→ WHAT YOU NEED TO DO: Turn the text of every entry below into a numbered list with one line per item, leaving out any blank lines.

→ INPUT:

"""

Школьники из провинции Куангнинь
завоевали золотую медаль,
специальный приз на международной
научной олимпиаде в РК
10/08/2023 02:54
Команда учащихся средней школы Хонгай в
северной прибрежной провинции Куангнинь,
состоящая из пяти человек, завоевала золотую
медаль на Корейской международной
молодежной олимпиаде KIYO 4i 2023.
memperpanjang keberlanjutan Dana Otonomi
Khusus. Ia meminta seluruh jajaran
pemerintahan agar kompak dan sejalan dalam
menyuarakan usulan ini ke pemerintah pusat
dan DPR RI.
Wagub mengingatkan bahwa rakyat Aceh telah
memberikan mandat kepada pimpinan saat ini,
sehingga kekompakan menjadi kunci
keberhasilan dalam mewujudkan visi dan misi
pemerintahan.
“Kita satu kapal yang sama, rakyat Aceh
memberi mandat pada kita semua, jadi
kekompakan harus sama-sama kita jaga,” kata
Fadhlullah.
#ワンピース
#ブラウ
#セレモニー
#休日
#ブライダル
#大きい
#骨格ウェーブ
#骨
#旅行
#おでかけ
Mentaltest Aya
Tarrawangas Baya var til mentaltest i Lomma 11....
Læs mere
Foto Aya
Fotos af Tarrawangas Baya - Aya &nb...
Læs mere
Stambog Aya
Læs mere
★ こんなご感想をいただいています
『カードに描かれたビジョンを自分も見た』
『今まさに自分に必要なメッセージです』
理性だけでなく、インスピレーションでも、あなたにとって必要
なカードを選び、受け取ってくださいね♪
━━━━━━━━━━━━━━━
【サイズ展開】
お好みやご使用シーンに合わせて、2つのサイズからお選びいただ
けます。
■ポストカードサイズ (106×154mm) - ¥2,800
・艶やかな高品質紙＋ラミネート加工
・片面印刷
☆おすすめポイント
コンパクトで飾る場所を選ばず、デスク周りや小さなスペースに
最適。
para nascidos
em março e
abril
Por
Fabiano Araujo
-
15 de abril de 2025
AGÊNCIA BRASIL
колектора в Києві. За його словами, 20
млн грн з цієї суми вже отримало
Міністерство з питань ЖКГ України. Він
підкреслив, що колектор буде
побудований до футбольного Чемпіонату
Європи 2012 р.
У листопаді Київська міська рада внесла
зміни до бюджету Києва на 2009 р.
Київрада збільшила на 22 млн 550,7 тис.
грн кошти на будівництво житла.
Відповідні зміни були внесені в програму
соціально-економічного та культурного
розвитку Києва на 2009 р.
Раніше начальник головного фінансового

"""

→ ANSWER:
1. Школьники из провинции Куангнинь
2. завоевали золотую медаль,
3. специальный приз на международной
4. научной олимпиаде в РК
5. 10/08/2023 02:54
6. Команда учащихся средней школы Хонгай в
7. северной прибрежной провинции Куангнинь,
8. состоящая из пяти человек, завоевала золотую
9. медаль на Корейской международной
10. молодежной олимпиаде KIYO 4i 2023.
11. memperpanjang keberlanjutan Dana Otonomi
12. Khusus. Ia meminta seluruh jajaran
13. pemerintahan agar kompak dan sejalan dalam
14. menyuarakan usulan ini ke pemerintah pusat
15. dan DPR RI.
16. Wagub mengingatkan bahwa rakyat Aceh telah
17. memberikan mandat kepada pimpinan saat ini,
18. sehingga kekompakan menjadi kunci
19. keberhasilan dalam mewujudkan visi dan misi
20. pemerintahan.
21. “Kita satu kapal yang sama, rakyat Aceh
22. memberi mandat pada kita semua, jadi
23. kekompakan harus sama-sama kita jaga,” kata
24. Fadhlullah.
25. #ワンピース
26. #ブラウ
27. #セレモニー
28. #休日
29. #ブライダル
30. #大きい
31. #骨格ウェーブ
32. #骨
33. #旅行
34. #おでかけ
35. Mentaltest Aya
36. Tarrawangas Baya var til mentaltest i Lomma 11....
37. Læs mere
38. Foto Aya
39. Fotos af Tarrawangas Baya - Aya &nb...
40. Læs mere
41. Stambog Aya
42. Læs mere
43. ★ こんなご感想をいただいています
44. 『カードに描かれたビジョンを自分も見た』
45. 『今まさに自分に必要なメッセージです』
46. 理性だけでなく、インスピレーションでも、あなたにとって必要
47. なカードを選び、受け取ってくださいね♪
48. ━━━━━━━━━━━━━━━
49. 【サイズ展開】
50. お好みやご使用シーンに合わせて、2つのサイズからお選びいただ
51. けます。
52. ■ポストカードサイズ (106×154mm) - ¥2,800
53. ・艶やかな高品質紙＋ラミネート加工
54. ・片面印刷
55. ☆おすすめポイント
56. コンパクトで飾る場所を選ばず、デスク周りや小さなスペースに
57. 最適。
58. para nascidos
59. em março e
60. abril
61. Por
62. Fabiano Araujo
63. -
64. 15 de abril de 2025
65. AGÊNCIA BRASIL
66. колектора в Києві. За його словами, 20
67. млн грн з цієї суми вже отримало
68. Міністерство з питань ЖКГ України. Він
69. підкреслив, що колектор буде
70. побудований до футбольного Чемпіонату
71. Європи 2012 р.
72. У листопаді Київська міська рада внесла
73. зміни до бюджету Києва на 2009 р.
74. Київрада збільшила на 22 млн 550,7 тис.
75. грн кошти на будівництво житла.
76. Відповідні зміни були внесені в програму
77. соціально-економічного та культурного
78. розвитку Києва на 2009 р.
79. Раніше начальник головного фінансового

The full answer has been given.